— Мистер Кери, уверяю, я здесь один.
— Боссы не спят в кабинах и тем более одетыми. Давай его сюда, водила!
Его лицо совсем окаменело, потом он повернулся и пошел к двери справа от циновки.
Я добавил:
— И оставайся все время на прямой видимости. Стенки здесь, должно быть, не слишком толстые.
Клод вполне понял мою точку зрения: пуля девятого калибра способна пробить десять дюймов прочнейшей сосны, так что выстрел прошьет прицеп из конца в конец.
Он осторожно постучал в дверь и приоткрыл ее.
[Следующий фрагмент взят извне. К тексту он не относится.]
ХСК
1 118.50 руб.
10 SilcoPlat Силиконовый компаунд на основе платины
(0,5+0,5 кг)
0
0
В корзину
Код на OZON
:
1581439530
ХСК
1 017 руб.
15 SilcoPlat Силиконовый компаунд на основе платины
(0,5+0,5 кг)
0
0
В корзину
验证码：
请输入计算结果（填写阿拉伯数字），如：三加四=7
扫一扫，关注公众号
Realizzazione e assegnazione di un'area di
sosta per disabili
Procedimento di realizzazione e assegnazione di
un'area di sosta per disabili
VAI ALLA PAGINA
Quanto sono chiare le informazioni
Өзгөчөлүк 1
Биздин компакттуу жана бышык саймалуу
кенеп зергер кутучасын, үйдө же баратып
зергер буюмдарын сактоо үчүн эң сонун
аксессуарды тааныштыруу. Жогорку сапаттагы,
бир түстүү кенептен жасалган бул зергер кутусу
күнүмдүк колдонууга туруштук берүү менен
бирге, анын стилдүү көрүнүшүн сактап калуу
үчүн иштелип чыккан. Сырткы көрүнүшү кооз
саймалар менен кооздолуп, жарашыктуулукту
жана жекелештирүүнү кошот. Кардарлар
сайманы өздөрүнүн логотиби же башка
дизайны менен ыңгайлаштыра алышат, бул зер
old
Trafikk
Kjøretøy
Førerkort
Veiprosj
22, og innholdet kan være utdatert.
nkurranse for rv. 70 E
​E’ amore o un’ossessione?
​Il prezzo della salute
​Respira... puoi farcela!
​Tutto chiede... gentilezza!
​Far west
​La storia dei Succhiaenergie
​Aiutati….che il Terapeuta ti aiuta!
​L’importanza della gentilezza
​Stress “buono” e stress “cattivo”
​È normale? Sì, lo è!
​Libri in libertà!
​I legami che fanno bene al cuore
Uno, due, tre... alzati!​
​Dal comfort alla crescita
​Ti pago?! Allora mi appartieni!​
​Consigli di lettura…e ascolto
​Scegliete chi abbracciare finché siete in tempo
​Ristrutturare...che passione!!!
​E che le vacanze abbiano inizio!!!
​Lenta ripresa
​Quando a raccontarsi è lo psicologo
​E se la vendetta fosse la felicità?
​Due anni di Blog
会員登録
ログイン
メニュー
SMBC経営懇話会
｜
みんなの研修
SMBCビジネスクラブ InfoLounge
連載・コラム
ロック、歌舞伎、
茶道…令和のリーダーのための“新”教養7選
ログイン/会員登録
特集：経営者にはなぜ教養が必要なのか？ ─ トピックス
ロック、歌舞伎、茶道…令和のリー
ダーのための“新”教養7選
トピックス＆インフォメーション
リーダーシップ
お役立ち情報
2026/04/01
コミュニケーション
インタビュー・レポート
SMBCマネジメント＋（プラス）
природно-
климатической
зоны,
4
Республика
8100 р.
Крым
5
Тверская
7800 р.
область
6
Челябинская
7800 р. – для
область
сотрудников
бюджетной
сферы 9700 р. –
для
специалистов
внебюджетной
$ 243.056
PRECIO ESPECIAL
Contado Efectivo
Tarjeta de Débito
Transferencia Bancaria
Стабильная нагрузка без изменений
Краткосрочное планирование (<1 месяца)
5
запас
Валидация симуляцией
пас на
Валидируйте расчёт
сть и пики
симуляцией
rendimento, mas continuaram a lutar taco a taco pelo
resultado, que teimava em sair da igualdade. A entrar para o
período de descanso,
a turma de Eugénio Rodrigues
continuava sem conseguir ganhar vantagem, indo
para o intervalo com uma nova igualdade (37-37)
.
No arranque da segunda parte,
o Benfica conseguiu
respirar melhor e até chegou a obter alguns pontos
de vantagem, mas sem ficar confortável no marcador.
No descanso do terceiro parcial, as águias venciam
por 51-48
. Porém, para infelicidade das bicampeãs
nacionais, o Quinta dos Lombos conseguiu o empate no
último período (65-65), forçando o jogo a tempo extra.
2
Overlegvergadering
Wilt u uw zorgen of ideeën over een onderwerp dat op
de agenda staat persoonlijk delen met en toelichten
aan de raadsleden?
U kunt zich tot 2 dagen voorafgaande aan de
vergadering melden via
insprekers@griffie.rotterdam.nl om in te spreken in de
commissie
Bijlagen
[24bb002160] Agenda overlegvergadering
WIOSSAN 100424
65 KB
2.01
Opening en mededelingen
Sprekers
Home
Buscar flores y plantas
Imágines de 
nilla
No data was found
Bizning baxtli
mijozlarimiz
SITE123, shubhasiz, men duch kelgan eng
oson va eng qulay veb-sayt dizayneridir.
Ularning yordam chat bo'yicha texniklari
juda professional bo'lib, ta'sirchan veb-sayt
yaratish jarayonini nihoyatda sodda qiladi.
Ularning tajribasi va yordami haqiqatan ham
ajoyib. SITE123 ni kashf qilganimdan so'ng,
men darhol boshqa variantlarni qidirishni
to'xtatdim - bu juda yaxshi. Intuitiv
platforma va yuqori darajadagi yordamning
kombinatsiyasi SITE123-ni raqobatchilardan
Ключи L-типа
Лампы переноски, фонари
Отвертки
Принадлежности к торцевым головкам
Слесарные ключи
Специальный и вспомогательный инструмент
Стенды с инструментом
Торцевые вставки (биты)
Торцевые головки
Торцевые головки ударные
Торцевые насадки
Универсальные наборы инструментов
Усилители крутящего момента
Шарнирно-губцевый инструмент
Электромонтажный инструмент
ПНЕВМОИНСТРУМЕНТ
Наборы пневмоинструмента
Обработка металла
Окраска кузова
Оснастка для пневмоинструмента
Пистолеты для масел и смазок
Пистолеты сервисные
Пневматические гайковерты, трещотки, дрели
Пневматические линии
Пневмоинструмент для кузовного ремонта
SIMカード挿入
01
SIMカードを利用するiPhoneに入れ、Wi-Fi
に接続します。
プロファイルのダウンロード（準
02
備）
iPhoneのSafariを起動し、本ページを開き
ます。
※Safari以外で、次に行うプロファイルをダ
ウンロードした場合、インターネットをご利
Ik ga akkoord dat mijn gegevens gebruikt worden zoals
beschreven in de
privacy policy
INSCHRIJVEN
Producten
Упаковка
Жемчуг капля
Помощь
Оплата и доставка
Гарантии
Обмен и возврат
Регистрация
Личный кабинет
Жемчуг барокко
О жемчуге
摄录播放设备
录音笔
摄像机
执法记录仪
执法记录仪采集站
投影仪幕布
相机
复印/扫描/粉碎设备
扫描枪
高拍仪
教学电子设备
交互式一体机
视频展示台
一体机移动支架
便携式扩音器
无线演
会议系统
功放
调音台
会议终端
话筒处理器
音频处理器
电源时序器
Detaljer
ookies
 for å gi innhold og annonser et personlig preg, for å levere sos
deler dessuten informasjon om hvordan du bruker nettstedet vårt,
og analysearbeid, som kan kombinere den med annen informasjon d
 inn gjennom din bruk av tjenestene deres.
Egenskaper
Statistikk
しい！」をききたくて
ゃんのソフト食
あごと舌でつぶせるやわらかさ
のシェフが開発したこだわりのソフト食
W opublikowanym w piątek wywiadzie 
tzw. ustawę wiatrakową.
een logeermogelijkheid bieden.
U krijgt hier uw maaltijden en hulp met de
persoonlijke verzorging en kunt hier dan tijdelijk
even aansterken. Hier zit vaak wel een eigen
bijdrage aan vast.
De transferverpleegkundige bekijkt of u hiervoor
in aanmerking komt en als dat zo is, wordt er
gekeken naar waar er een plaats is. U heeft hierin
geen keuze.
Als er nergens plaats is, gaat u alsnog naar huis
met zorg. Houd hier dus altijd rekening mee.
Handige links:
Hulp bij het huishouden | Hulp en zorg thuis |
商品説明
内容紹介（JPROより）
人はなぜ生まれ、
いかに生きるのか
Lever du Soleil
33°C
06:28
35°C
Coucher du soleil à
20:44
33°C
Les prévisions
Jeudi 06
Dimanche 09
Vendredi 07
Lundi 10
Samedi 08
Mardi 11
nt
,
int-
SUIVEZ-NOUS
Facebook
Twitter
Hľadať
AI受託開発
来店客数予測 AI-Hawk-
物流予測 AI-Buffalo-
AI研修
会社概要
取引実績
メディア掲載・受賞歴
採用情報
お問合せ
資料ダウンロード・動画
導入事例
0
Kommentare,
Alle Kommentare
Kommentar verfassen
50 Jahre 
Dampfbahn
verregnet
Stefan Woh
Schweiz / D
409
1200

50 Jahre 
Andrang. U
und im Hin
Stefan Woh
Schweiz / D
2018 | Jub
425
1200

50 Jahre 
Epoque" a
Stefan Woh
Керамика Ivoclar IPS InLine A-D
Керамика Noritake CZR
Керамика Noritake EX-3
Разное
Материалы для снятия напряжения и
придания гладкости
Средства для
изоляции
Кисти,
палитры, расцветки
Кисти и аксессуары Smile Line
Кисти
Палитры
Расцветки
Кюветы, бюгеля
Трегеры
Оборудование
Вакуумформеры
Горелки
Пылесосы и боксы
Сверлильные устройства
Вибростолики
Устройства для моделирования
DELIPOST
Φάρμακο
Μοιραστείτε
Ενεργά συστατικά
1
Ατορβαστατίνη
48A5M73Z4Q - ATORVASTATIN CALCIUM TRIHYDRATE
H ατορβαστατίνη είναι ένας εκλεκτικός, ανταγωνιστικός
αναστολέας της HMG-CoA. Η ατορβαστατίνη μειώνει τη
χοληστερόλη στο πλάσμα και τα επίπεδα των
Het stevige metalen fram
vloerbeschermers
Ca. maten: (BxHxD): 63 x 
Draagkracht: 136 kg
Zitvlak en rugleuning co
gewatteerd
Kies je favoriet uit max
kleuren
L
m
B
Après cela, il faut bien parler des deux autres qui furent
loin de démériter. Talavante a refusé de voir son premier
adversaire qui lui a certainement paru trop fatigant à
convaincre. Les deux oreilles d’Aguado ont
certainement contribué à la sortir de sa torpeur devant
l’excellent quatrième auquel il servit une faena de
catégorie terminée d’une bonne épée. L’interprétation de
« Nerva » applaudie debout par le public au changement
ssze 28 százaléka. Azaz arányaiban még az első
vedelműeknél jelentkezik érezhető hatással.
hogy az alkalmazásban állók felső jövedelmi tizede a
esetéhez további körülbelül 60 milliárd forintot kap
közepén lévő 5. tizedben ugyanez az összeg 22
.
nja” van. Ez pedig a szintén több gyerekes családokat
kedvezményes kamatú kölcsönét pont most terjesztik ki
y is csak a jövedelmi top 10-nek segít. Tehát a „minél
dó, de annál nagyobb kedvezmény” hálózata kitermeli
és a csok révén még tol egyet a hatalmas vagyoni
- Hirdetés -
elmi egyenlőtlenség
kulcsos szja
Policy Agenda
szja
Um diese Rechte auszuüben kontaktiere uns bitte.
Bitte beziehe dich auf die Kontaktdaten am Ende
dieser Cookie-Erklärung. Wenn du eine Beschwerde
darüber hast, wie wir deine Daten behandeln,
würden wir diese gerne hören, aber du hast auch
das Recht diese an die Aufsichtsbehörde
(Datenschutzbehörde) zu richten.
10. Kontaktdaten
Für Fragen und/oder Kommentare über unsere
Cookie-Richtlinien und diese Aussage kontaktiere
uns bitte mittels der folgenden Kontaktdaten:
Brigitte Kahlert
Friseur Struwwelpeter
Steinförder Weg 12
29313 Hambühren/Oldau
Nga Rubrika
Похоже, разговор шел по-немецки.
Я встал с кресла и переместился таким образом, чтобы держать его в поле зрения.
В комнате зажегся свет, и через некоторое время вышел худой, сутулый человек с взъерошенными седыми волосами, одетый в полосатый, красно-желтый с черным халат. В руках его ничего не было и ничто не оттягивало карманы халата. Похвальная нейтральность.
Мимо него я смотрел на Клода. Тот задержал взгляд внутри комнаты несколько дольше, чем того требовало пустое помещение, затем мягко закрыл дверь.
Я приказал:
— Открой. Пусть она тоже придет.
Несколько бесконечно долгих секунд сгустившаяся атмосфера подсказывала, что эти двое готовы на меня прыгнуть. Я сделал шаг назад, чтобы за спиной была только стена, и большим пальцем снял револьвер с предохранителя.
— Вы, ребята, решили сыграть со мной злую шутку, я прав? У меня в магазине тринадцать зарядов, так что если дойдет до стрельбы, экономить не буду.
Человек в халате повернул голову и резко крикнул:
— Komm her, Ilse [13].
Казалось, что сама комната перевела дух.
Он вытащил из кармана деревянный резной портсигар, достал сигарету и закурил.
Мы напряженно смотрели друг на друга через табачный дым. Из широких рукавов халата были видны длинные тонкие руки китайского мандарина. Его лицо сходилось клином к острому, маленькому подбородку. Кожа лица туго обтягивала кости черепа. Большие голубые беспокойные глаза и губы с сигаретой все время были в движении, и казалось, что этим процессом хозяин не управляет. Лицо было аскетичным и сладострастным одновременно, выразительное лицо, способное на любое выражение, кроме счастья.
Это было лицо человека, понимающего неотвратимость смерти, характерное для людей прошлых веков, рисовавших черепа на дне своих кубков. Лицо свидетельствовало, что его хозяин желает взять от жизни все: власть, наркотики, спиртное, женщин, — иначе он просто рехнется.
Я сказал:
— Ты бы лучше нас представил друг другу, Клод.
Клод обратился к хозяину:
— Das ist der Pilot.[14]
— Что, у него нет имени? — спросил я.
Человек передернул тощими плечами, показывая, что имя не имеет значения.